Detection of PAX2 Deletions and Duplications Using Multiplex Ligation-Dependent Probe Amplification

摘要

Background: Renal coloboma syndrome (RCS) is a rare inherited disorder caused by mutations in the PAX2 gene. Clinical testing is currently performed by bidirectional Sanger sequencing of all 12 coding exons of the PAX2 gene, which detects point mutations or small insertion/deletion mutations. Large genomic deletions of PAX2 have been identified in 3/90 known RCS families, accounting for approximately (3%) of RCS cases. In these cases, the deletion was detected by cytogenetic techniques such as G-banding or array comparative genomic hybridization.
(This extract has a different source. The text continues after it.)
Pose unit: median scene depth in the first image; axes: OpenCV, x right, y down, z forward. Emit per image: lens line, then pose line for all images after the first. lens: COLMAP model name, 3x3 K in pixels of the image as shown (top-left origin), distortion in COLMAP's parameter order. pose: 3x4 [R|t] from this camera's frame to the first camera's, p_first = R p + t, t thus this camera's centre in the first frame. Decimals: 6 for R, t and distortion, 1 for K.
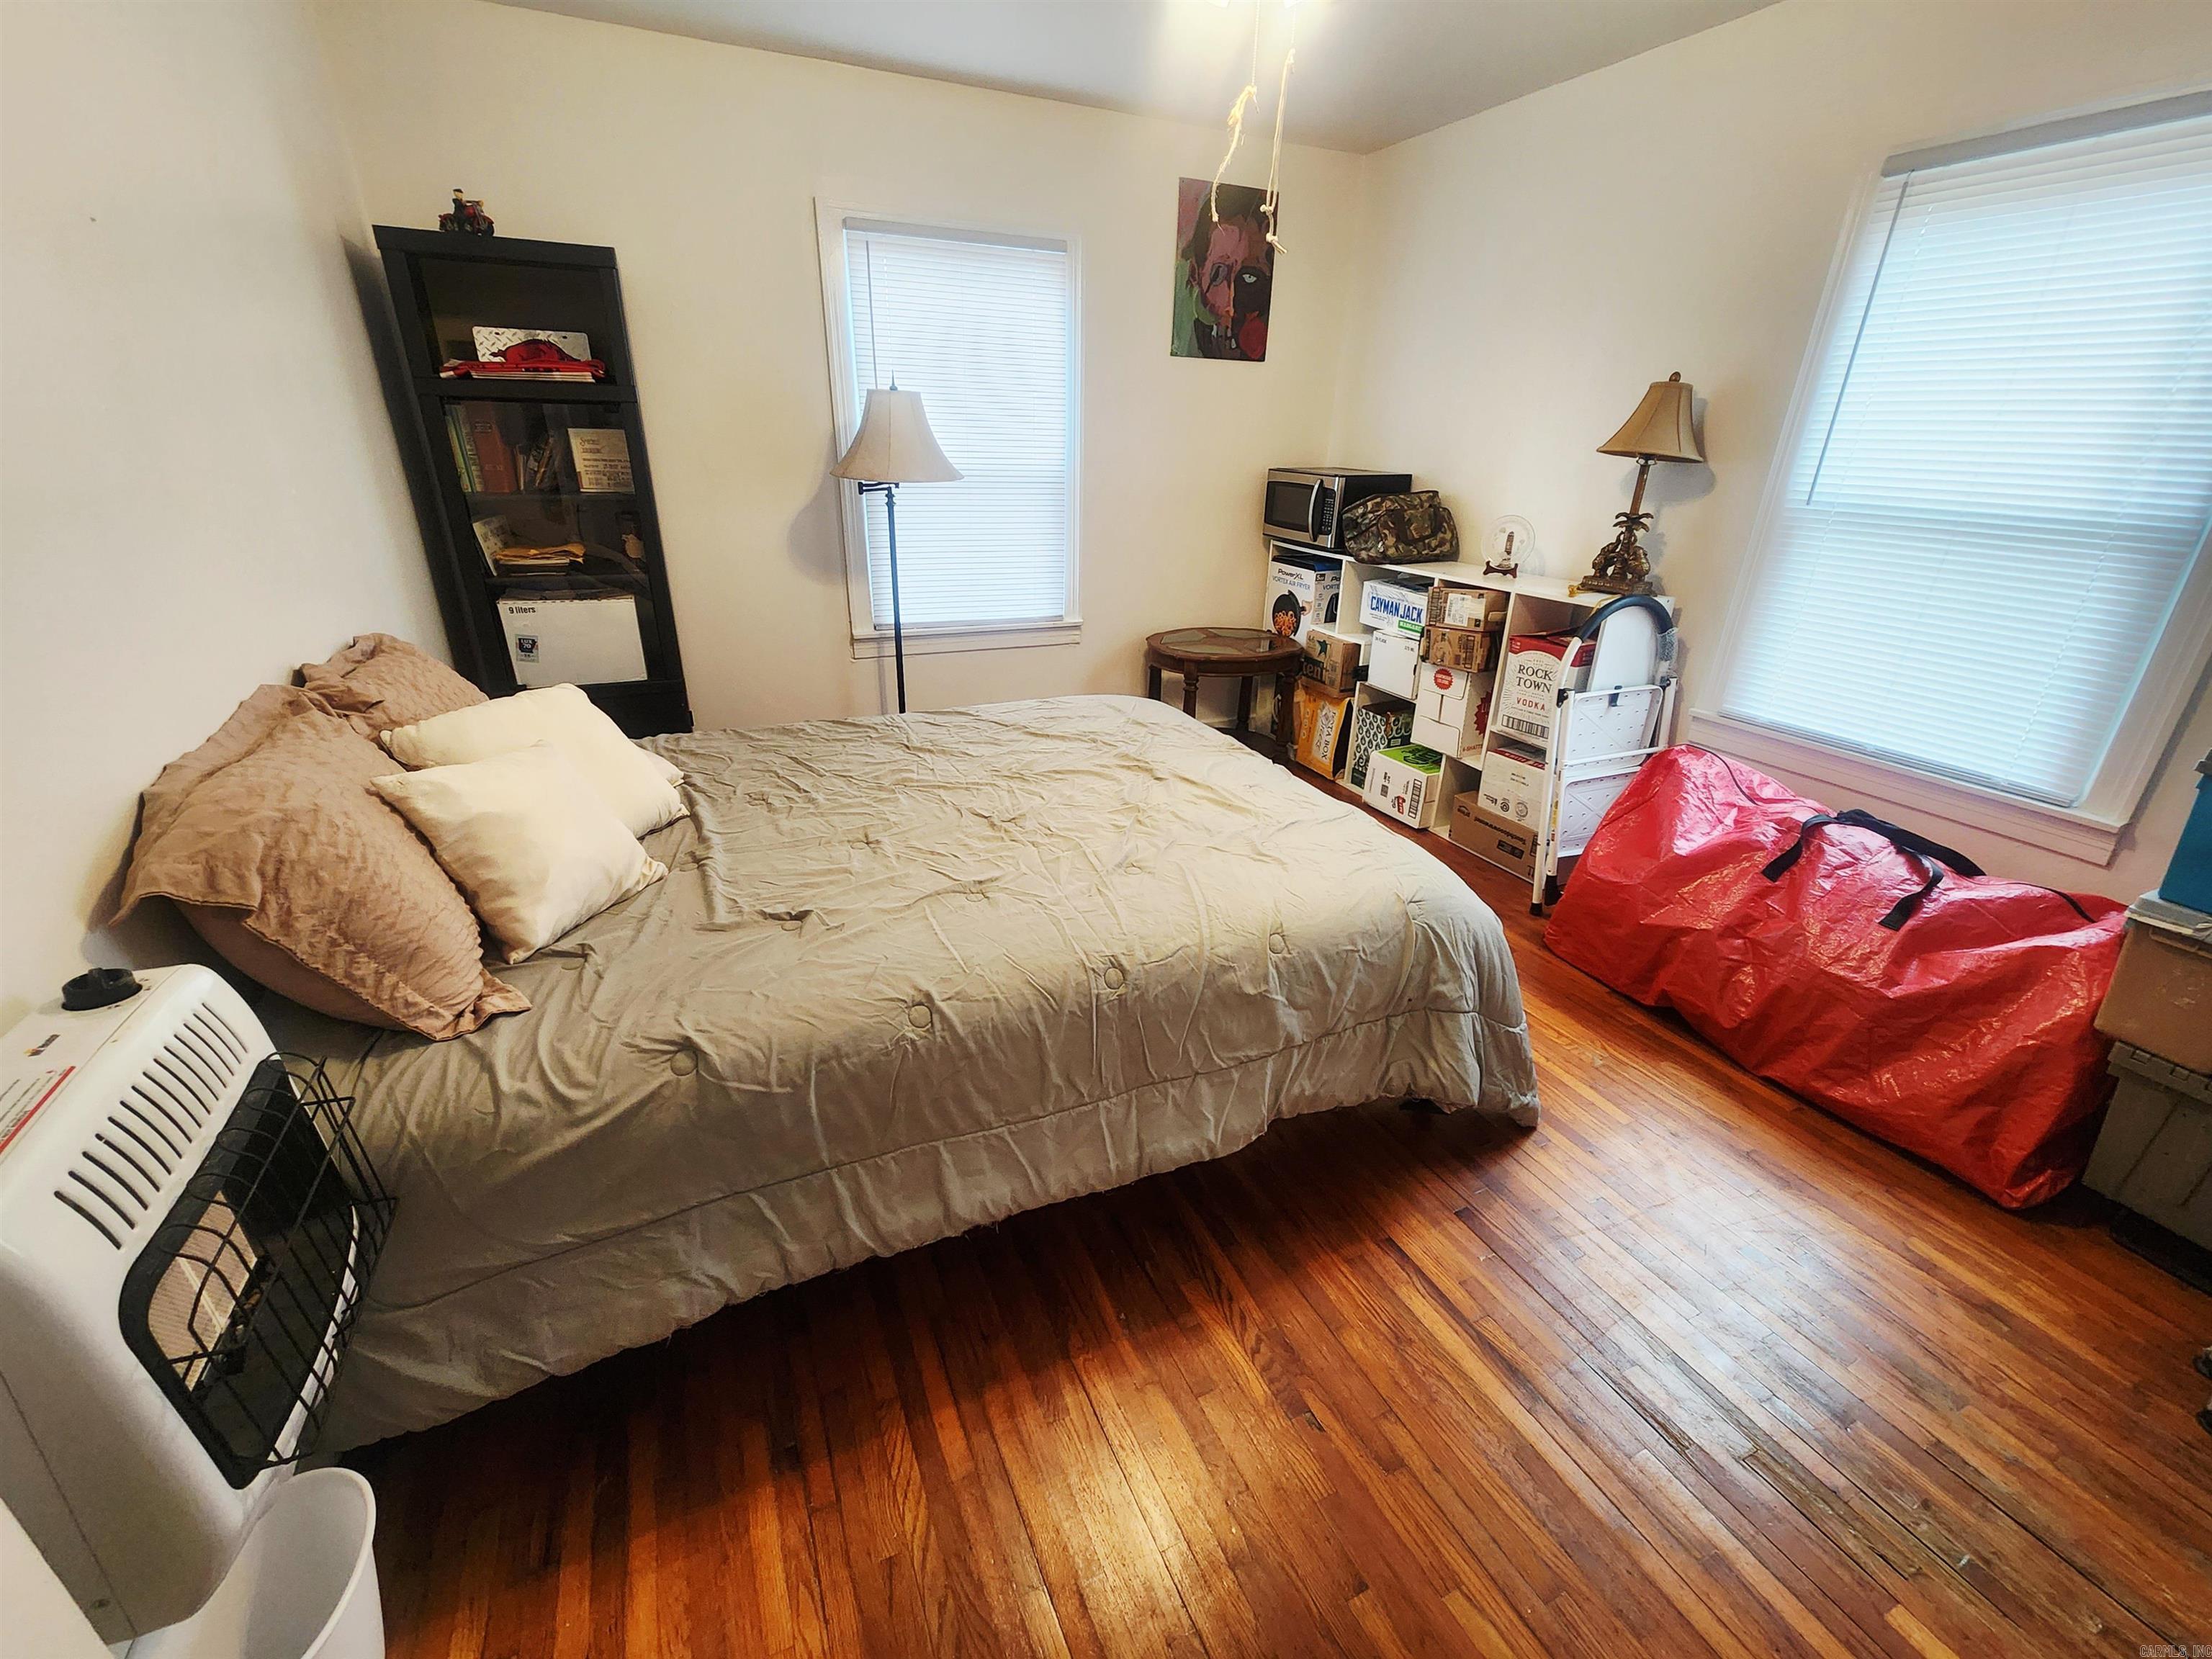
lens RADIAL K [[904.9, 0, 1102.0], [0, 904.9, 825.7], [0, 0, 1]] dist [0.004319, -0.000023]
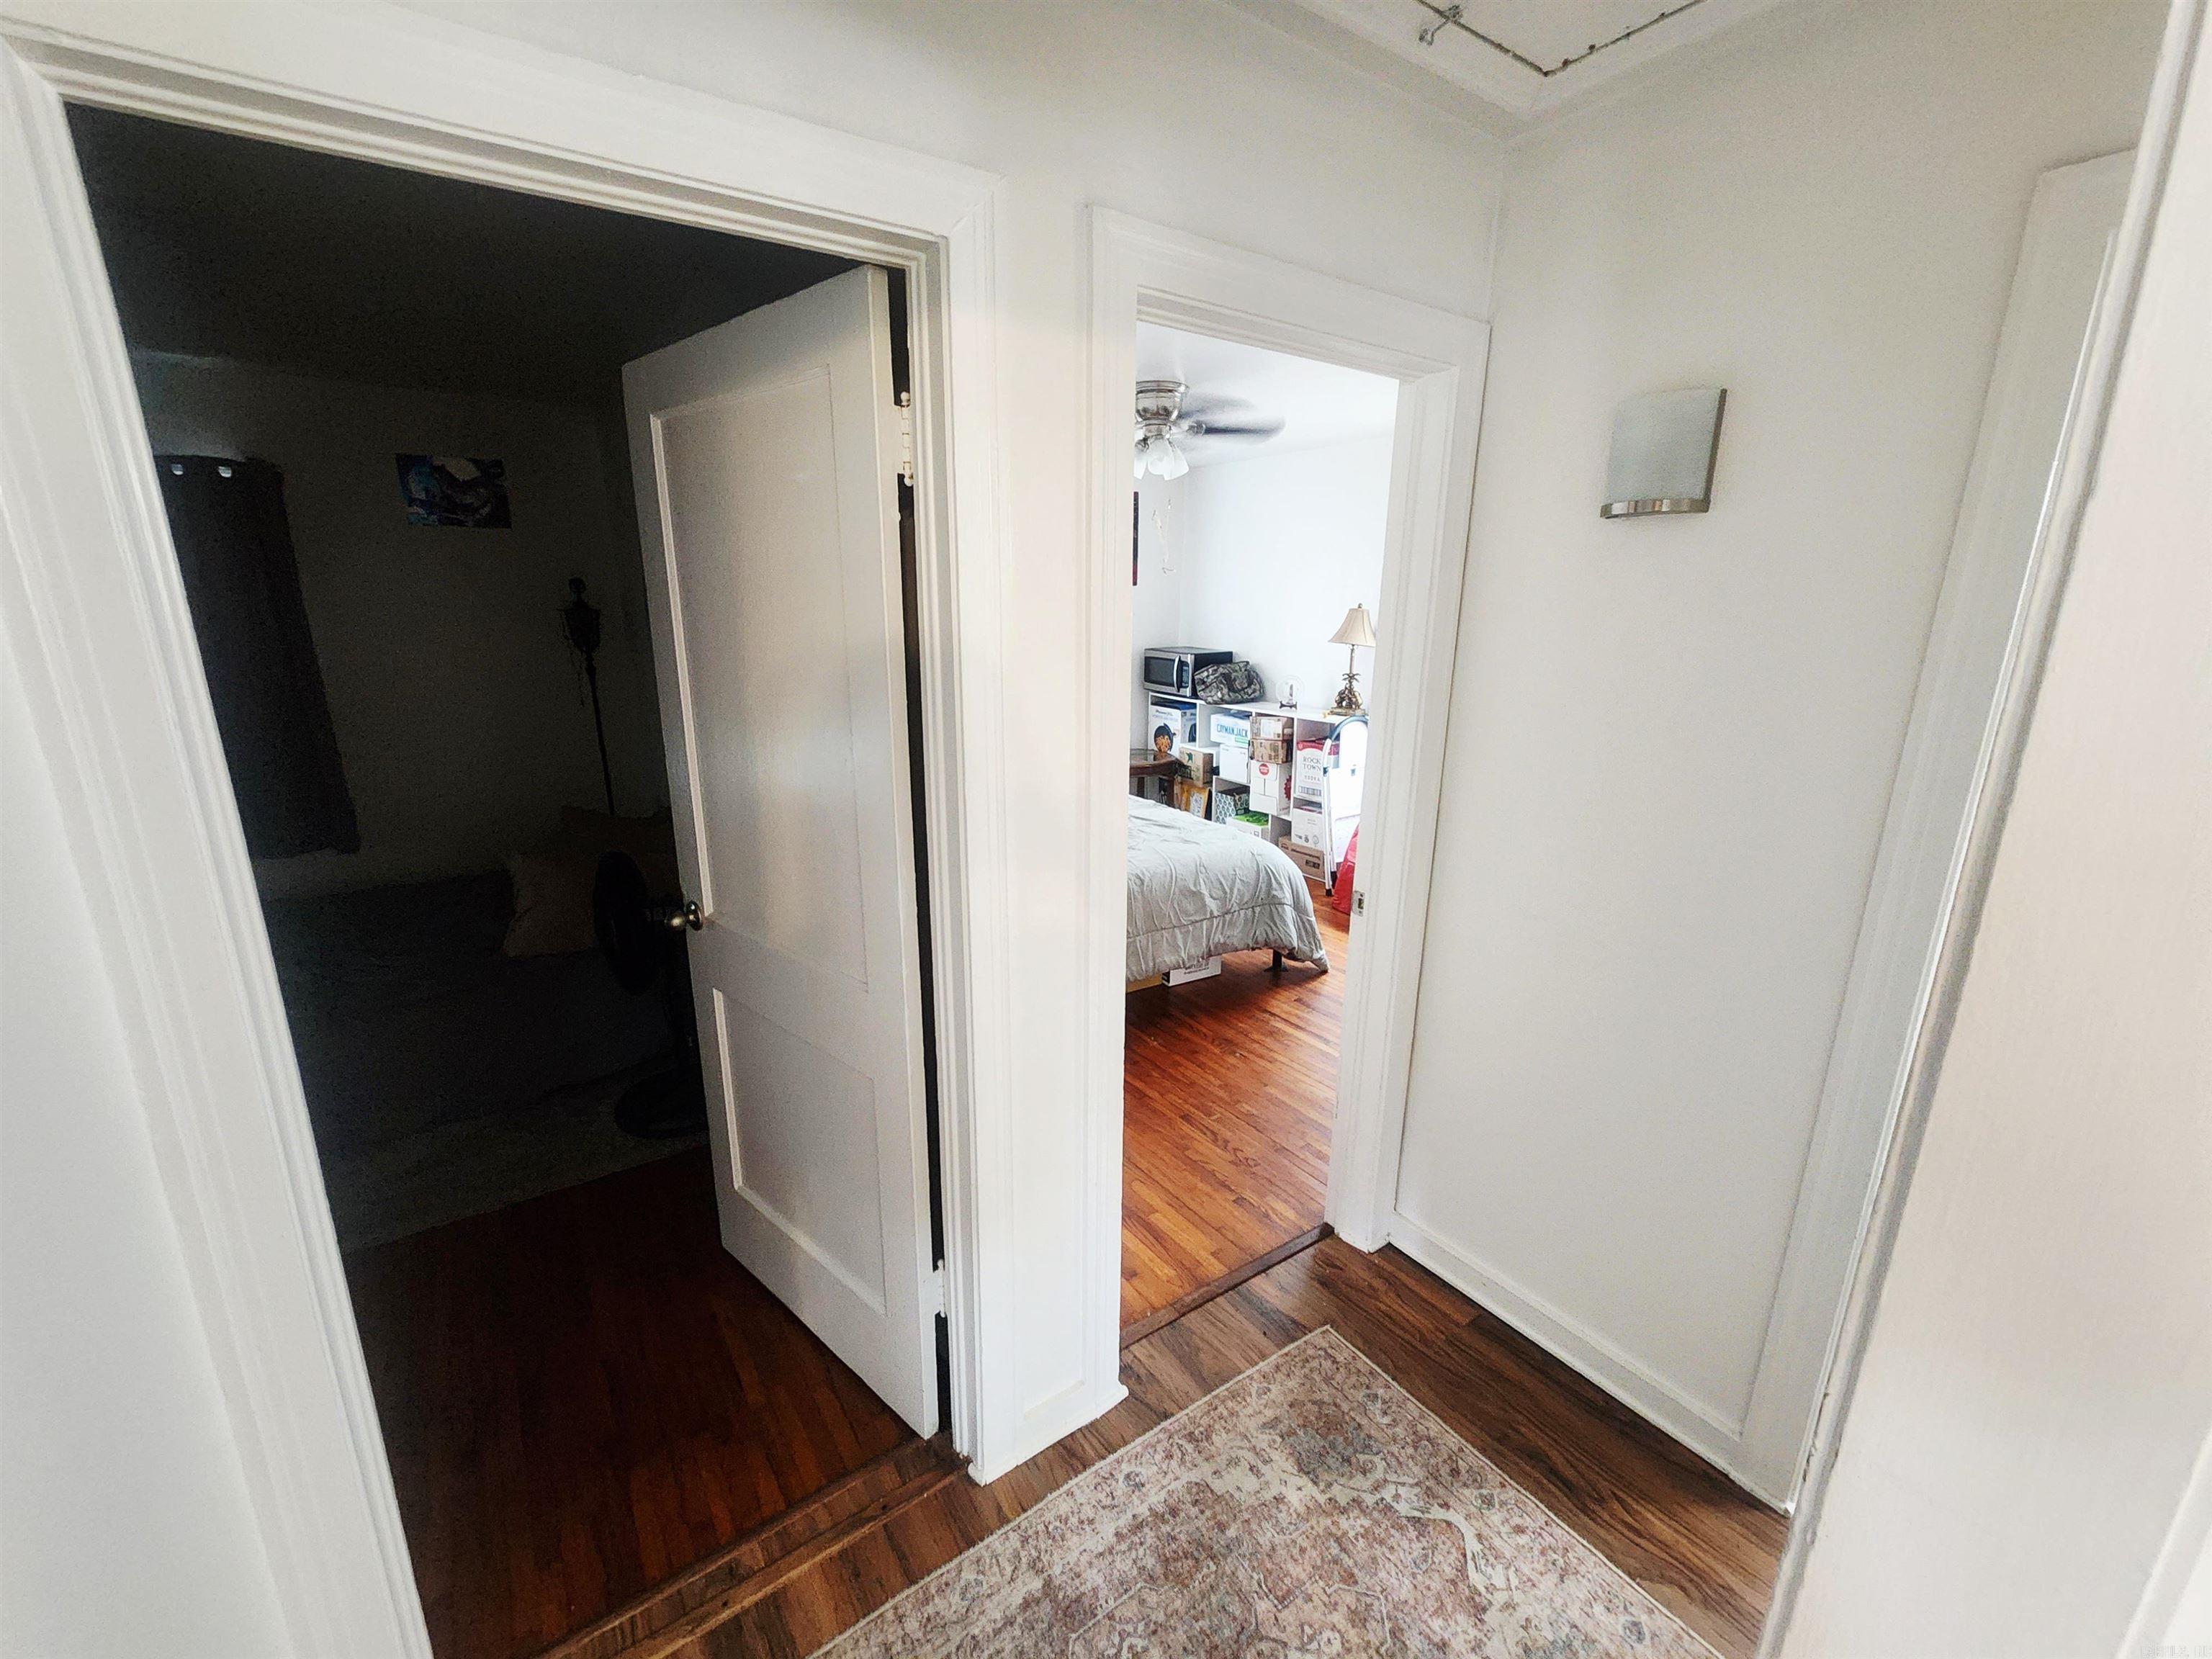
lens RADIAL K [[904.9, 0, 1101.9], [0, 904.9, 829.4], [0, 0, 1]] dist [0.004319, -0.000023]
pose [[0.984024, -0.060219, 0.167540, -0.210354], [0.084527, 0.986256, -0.141968, 0.163218], [-0.156688, 0.153862, 0.975590, -0.582933]]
While these methods would be sufficient to identify whole gene deletions, they may not be able to identify smaller rearrangements affecting single exons. Similarly, such deletions would not be detected by Sanger sequencing. Aim: The aim of this study was to determine whether mutation-negative RCS probands harbor a genomic deletion or duplication involving one or more exons of the PAX2 gene. We evaluated this hypothesis in 46 patients with a clinical suspicion of RCS in whom no mutations were identified. Results: We developed a multiplex ligation-dependent probe amplification assay to detect gene deletion/duplication in all 12 exons of the PAX2 gene. Of the 46 PAX2 mutation-negative samples tested, none demonstrated deletions or duplications in the PAX2 gene. This suggests that deletions or duplications in PAX2 are unlikely to significantly contribute to the pathogenesis of RCS, beyond the known 3% of cases that have been attributed to whole gene deletions. Given these results, we hypothesize that other genes and/or locus control regions regulating PAX2 may be involved in the pathogenesis of PAX2 mutation-negative cases of RCS.